Чистое синее небо и розовые вершины сопок, злорадно ухмыляясь, поставили Аркадия Натановича перед грустной перспективой одеваться, умываться, завтракать и делать другие вещи, которые он охотно отложил бы еще на пару часов, и главное — становиться в строй и тащиться несколько километров до города, чтобы демонстрировать перед восхищенными зрителями свою необычайную мощь и боеготовность. До чего в жилу была бы сейчас буйная слепящая пурга, безусловно закрывающая вопрос о наградах и демонстрациях, позволяющая снова нырнуть под одеяло и подремывать, слушая краем уха завывания в трубе, которую забыли закрыть со вчерашнего вечера, и стук и шелест снега в стекла!.. Но пурги не было, и Аркадий Натанович принялся поспешно одеваться, стараясь не лязгать зубами, каковое неприличное действие коварно провоцировалось температурой, далеко не доходившей до той, которую удостаивают чести называться комнатной.

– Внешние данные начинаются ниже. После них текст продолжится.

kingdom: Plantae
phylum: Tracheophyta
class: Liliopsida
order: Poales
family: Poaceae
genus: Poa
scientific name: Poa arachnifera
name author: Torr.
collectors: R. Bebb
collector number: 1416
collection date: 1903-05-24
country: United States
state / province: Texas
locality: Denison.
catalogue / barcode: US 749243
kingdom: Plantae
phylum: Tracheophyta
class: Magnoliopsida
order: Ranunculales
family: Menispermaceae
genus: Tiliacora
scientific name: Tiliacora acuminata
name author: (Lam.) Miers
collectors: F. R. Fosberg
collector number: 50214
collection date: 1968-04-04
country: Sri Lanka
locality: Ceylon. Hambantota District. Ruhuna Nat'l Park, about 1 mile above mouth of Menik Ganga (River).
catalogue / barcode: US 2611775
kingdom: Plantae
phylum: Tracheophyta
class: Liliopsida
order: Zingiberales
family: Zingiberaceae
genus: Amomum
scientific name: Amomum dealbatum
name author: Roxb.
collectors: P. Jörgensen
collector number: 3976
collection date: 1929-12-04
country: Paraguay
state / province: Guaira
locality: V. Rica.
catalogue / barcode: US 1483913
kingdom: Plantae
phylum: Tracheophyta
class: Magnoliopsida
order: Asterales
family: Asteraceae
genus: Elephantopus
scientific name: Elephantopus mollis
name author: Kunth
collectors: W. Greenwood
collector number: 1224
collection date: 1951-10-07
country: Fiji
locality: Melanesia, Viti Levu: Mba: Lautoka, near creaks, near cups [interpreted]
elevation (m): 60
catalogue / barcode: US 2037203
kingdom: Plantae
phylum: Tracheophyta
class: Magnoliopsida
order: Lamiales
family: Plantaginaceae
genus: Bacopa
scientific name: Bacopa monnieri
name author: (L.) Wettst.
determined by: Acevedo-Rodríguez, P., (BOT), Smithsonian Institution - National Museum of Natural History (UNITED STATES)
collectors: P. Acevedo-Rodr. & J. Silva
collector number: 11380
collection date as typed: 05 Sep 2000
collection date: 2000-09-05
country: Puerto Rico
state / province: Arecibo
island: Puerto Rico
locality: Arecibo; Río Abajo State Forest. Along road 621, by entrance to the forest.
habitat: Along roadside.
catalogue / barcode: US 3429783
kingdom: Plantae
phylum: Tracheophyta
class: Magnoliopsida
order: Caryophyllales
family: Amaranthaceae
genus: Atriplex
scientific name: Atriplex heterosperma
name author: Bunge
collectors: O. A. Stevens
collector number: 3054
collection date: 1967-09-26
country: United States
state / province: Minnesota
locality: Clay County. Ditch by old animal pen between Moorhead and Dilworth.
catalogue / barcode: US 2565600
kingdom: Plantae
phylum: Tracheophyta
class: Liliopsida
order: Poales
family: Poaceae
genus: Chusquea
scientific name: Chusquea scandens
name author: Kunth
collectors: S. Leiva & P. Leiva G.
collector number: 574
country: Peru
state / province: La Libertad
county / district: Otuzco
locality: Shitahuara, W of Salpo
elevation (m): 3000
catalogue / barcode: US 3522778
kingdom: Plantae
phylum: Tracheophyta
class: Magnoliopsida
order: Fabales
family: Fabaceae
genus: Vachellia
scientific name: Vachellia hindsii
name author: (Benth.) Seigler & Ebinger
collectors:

Натянув брюки и сапоги, Аркадий Натанович подошел к ведру, где обычно была вода для питья, умывания и прочих мелочей быта, но на этот раз оно было пусто. Аркадий Натанович даже не почувствовал разочарования. Он только вздохнул и с видом полной покорности судьбе вышел во двор, чтобы набрать снегу. Самое энергичное растирание снегом на морозе при необходимости вернуться в холодную комнату и видеть сожителя, выводящего замысловатые <…> рулады носом, а главное — имеющего освобождение от демонстраций, не может привести человека в наилучшее расположение духа, поэтому нет ничего удивительного в том, что Аркадий Натанович, тщательно размазывая крохотным полотенцем кусочки льда и комья снега по лицу, ткнул Владимира Дмитриевича коленом в бок и довольно нервно предложил ему заткнуться, на что этот последний выругался сквозь сон, но храпеть перестал.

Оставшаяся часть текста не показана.